Extracted text
------------

New Zealand: IPONZ updates trade mark practice guidelines and releases latest Commissioner decisions
On 9 April 2026, the Intellectual Property Office of New Zealand (IPONZ) released the Commissioner decisions issued in March 2026, with the trade mark section covering one examination decision and one invalidity decision. Earlier, on 11 March 2026, IPONZ also updated its Absolute grounds - General trade mark practice guidelines, specifically revising section 2.7 on International Non-Proprietary Names (INNs), section 2.8 on INN stems, and section 4 on offensive trade marks. For brand owners, especially those dealing with pharmaceutical naming or high-sensitivity expressions, the practical message is that New Zealand’s trade mark examination framework is becoming clearer both through published decisions and front-end guidance.
As a brief comment, this does not necessarily signal a sudden change in the legal framework, but it is still a development worth tracking closely in practice. The INN and INN-stem updates reinforce the boundary between generic pharmaceutical naming resources and protectable brand space, while the parallel visibility of offensive-mark guidance and recent decisions suggests that IPONZ is placing greater weight on predictability in examination and accessibility of decision-based reasoning. Businesses planning filings in New Zealand should therefore front-load clearance and registrability review where marks touch pharmaceuticals, wellness products, culturally sensitive language, or wording that may trigger public offence concerns.

------------

Listed entries
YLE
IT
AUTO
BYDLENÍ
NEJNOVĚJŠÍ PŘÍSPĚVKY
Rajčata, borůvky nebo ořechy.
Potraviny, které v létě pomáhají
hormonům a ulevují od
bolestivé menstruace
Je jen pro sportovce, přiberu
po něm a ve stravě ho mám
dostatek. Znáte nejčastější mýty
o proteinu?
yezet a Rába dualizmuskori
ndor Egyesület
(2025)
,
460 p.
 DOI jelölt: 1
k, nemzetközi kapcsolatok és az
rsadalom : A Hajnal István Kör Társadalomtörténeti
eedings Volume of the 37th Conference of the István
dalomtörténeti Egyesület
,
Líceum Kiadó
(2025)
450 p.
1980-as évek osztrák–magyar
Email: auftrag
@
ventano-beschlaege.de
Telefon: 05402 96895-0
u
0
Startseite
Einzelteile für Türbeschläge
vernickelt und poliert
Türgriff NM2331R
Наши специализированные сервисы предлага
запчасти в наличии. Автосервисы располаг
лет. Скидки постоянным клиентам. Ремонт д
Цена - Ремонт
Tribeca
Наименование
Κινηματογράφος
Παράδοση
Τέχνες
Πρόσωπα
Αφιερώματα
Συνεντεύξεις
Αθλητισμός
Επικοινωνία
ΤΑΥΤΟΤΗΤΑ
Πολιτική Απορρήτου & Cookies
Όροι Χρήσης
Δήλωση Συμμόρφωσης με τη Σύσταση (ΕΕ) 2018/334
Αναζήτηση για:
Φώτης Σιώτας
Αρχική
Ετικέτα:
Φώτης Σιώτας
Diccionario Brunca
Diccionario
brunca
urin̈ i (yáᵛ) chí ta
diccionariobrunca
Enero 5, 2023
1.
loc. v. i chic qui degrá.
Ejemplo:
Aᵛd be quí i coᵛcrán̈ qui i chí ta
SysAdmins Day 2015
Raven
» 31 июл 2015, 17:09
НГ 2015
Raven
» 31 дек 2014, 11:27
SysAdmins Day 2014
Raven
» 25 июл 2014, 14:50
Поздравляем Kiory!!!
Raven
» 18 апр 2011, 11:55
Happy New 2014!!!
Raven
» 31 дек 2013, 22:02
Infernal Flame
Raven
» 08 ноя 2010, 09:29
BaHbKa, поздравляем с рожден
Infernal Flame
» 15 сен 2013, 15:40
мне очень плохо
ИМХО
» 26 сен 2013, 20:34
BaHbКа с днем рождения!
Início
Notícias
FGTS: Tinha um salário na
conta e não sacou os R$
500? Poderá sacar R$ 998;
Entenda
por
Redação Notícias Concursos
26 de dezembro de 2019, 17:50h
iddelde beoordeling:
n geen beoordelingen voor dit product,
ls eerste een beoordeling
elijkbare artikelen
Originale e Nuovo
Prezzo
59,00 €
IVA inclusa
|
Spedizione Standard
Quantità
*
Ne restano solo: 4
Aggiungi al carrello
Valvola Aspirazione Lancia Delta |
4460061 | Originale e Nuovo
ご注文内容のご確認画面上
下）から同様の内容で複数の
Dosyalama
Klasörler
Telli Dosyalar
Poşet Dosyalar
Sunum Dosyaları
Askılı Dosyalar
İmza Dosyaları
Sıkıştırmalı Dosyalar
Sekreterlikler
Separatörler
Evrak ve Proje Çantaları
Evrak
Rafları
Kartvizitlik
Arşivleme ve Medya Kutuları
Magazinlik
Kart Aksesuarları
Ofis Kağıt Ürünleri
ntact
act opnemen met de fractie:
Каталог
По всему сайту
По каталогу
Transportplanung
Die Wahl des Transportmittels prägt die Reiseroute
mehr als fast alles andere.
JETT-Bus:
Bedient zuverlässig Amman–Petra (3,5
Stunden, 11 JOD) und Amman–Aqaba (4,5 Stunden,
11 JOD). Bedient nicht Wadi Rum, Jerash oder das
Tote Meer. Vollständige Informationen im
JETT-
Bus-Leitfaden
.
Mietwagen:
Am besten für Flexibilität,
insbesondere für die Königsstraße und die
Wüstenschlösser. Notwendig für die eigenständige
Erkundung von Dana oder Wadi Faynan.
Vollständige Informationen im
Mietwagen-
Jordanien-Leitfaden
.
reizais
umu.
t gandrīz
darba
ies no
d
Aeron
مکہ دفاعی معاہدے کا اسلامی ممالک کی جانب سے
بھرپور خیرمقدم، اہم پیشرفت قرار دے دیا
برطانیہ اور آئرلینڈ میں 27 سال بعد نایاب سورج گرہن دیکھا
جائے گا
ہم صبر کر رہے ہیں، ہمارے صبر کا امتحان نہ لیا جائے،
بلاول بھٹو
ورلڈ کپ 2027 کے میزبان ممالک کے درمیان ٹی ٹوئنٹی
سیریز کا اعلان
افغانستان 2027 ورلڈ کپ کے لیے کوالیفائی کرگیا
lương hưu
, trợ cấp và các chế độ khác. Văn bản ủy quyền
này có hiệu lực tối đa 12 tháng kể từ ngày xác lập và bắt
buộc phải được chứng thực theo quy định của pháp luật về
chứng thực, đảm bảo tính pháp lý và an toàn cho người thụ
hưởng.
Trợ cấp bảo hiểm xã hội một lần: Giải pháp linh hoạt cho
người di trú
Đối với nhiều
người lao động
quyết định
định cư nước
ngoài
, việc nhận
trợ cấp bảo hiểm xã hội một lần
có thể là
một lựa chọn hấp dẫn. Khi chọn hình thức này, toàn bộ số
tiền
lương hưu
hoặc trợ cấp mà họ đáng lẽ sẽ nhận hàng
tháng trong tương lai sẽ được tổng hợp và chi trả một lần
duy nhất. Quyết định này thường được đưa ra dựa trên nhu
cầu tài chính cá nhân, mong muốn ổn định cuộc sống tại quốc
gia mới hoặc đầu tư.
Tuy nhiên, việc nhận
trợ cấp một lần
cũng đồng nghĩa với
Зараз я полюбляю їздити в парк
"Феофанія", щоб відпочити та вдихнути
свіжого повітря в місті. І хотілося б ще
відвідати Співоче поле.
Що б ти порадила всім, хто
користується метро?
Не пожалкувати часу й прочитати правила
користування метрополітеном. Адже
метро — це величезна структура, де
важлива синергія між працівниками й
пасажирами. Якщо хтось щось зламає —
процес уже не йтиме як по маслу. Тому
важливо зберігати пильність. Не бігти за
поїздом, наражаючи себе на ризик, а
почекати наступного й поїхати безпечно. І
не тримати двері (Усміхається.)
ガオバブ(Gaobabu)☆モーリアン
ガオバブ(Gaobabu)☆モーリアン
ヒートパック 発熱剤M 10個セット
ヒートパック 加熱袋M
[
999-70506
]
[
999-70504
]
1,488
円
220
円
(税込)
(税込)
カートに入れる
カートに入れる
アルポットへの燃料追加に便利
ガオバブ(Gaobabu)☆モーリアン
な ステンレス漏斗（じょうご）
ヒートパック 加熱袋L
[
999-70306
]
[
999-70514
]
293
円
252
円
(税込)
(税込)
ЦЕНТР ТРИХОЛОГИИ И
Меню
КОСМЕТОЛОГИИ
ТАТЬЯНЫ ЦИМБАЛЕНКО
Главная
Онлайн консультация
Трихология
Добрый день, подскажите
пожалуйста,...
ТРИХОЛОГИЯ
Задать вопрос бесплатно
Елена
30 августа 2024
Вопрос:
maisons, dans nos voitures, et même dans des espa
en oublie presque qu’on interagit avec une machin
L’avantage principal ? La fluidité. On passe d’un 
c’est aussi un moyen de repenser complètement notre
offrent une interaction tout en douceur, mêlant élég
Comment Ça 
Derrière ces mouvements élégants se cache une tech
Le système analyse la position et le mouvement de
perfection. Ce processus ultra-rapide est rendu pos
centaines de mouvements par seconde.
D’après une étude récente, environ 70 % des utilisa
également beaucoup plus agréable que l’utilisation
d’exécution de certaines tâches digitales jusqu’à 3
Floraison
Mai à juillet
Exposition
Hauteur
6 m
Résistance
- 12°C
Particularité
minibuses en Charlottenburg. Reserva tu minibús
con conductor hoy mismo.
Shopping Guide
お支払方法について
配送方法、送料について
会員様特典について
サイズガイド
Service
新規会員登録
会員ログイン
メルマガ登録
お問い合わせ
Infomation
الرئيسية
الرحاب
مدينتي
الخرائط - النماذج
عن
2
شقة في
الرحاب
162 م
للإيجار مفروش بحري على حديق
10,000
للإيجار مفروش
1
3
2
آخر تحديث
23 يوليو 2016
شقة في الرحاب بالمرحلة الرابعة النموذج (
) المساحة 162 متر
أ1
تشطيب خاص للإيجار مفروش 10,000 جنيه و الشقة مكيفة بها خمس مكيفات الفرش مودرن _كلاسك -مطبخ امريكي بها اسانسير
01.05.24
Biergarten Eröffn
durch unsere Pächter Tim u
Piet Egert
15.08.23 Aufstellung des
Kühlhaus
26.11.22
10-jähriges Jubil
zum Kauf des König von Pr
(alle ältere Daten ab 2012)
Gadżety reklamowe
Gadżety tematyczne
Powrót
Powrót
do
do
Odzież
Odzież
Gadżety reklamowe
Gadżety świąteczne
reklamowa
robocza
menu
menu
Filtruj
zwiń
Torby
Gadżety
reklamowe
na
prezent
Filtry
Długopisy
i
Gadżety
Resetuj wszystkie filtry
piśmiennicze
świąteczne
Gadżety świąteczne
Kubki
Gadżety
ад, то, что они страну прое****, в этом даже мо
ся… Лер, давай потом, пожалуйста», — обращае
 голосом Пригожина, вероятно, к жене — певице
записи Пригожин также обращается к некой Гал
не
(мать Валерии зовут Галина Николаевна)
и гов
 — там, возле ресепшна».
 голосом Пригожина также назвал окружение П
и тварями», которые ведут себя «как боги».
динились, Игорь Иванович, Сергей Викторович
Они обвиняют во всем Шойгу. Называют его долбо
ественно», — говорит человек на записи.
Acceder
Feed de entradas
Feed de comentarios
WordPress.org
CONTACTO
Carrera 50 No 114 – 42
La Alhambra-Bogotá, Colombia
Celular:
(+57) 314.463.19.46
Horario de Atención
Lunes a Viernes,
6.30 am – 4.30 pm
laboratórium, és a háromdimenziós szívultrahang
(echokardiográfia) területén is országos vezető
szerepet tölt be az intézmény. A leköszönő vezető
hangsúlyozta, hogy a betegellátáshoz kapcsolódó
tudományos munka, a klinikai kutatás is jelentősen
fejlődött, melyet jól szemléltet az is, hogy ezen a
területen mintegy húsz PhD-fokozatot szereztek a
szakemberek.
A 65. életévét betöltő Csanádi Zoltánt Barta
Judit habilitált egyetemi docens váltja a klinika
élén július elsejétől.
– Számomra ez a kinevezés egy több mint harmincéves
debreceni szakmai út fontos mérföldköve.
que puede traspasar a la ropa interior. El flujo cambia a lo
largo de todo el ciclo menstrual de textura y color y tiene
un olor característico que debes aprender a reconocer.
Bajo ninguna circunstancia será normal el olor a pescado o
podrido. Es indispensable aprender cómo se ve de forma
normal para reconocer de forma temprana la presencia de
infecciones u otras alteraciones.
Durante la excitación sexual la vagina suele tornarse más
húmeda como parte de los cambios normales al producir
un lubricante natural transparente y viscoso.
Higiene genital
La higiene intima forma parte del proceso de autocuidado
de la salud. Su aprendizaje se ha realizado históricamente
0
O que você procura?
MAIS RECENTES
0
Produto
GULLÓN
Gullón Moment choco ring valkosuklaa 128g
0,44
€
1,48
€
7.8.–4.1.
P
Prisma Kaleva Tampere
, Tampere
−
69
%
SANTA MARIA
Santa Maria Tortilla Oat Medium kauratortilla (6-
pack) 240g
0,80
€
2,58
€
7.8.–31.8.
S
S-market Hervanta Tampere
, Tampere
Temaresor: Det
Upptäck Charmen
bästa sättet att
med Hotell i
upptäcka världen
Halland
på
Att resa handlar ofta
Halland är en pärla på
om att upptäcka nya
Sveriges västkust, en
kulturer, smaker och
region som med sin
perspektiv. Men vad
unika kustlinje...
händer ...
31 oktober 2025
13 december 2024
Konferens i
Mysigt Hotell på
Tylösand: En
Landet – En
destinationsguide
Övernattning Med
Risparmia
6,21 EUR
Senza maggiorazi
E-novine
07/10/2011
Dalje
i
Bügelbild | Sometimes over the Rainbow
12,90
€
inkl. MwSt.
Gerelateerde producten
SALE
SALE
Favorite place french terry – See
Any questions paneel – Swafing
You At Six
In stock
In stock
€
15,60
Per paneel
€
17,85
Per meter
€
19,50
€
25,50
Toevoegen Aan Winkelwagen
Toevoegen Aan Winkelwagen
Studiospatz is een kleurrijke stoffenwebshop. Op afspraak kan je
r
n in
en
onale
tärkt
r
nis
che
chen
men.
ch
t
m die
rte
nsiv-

------------

Task 1
Answer these from the IPONZ article:
(a) On what date did IPONZ release the Commissioner decisions issued in March 2026?
(b) Which section of the guidelines deals with offensive trade marks?
(c) For marks touching which areas should businesses front-load clearance and registrability review?
Task 2
Pull the passage from the IPONZ article word for word, beginning at the words "New Zealand: IPONZ" and stopping after "and front-end guidance.".

Written response 1
(a) 9 April 2026.
(b) Section 4.
(c) Pharmaceuticals, wellness products, culturally sensitive language, or wording that may trigger public offence concerns.

Written response 2
New Zealand: IPONZ updates trade mark practice guidelines and releases latest Commissioner decisions
On 9 April 2026, the Intellectual Property Office of New Zealand (IPONZ) released the Commissioner decisions issued in March 2026, with the trade mark section covering one examination decision and one invalidity decision. Earlier, on 11 March 2026, IPONZ also updated its Absolute grounds - General trade mark practice guidelines, specifically revising section 2.7 on International Non-Proprietary Names (INNs), section 2.8 on INN stems, and section 4 on offensive trade marks. For brand owners, especially those dealing with pharmaceutical naming or high-sensitivity expressions, the practical message is that New Zealand’s trade mark examination framework is becoming clearer both through published decisions and front-end guidance.